François noticed that the "wrong" type is used in the return type for a
std::set member function template.

The iterator for our std::set is the same type as const_iterator,
so this doesn't actually matter. But it's clearer if the return type
matches the type used in the function body.

libstdc++-v3/ChangeLog:

        * include/bits/stl_set.h (set::find): Use const_iterator in
        return type, not iterator.
---

Tested powerpc64le-linux. Pushed to trunk.

 libstdc++-v3/include/bits/stl_set.h | 2 +-
 1 file changed, 1 insertion(+), 1 deletion(-)

EXTRACTED DATA
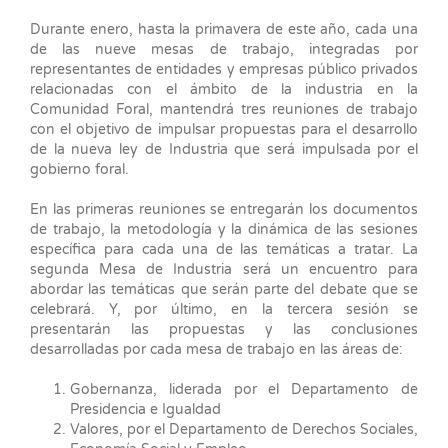
Durante enero, hasta la primavera de este año, cada una
de las nueve mesas de trabajo, integradas por
representantes de entidades y empresas público privados
relacionadas con el ámbito de la industria en la
Comunidad Foral, mantendrá tres reuniones de trabajo
con el objetivo de impulsar propuestas para el desarrollo
de la nueva ley de Industria que será impulsada por el
gobierno foral.
En las primeras reuniones se entregarán los documentos
de trabajo, la metodología y la dinámica de las sesiones
específica para cada una de las temáticas a tratar. La
segunda Mesa de Industria será un encuentro para
abordar las temáticas que serán parte del debate que se
celebrará. Y, por último, en la tercera sesión se
presentarán las propuestas y las conclusiones
desarrolladas por cada mesa de trabajo en las áreas de:
Gobernanza, liderada por el Departamento de
Presidencia e Igualdad
Valores, por el Departamento de Derechos Sociales,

INSTRUCTIONS
1. In the std::set patch note, which return type replaces iterator for set::find?
2. Write what comes next in the std::set patch note, starting after its last line.

RESULTS FOR EACH TASK
1. const_iterator

2.
diff --git a/libstdc++-v3/include/bits/stl_set.h 
b/libstdc++-v3/include/bits/stl_set.h
index c0eb4dbf65f..3d17626f330 100644
--- a/libstdc++-v3/include/bits/stl_set.h
+++ b/libstdc++-v3/include/bits/stl_set.h
@@ -875,7 +875,7 @@ _GLIBCXX_BEGIN_NAMESPACE_CONTAINER
       template<typename _Kt>
        auto
        upper_bound(const _Kt& __x) const
-       -> decltype(iterator(_M_t._M_upper_bound_tr(__x)))
+       -> decltype(const_iterator(_M_t._M_upper_bound_tr(__x)))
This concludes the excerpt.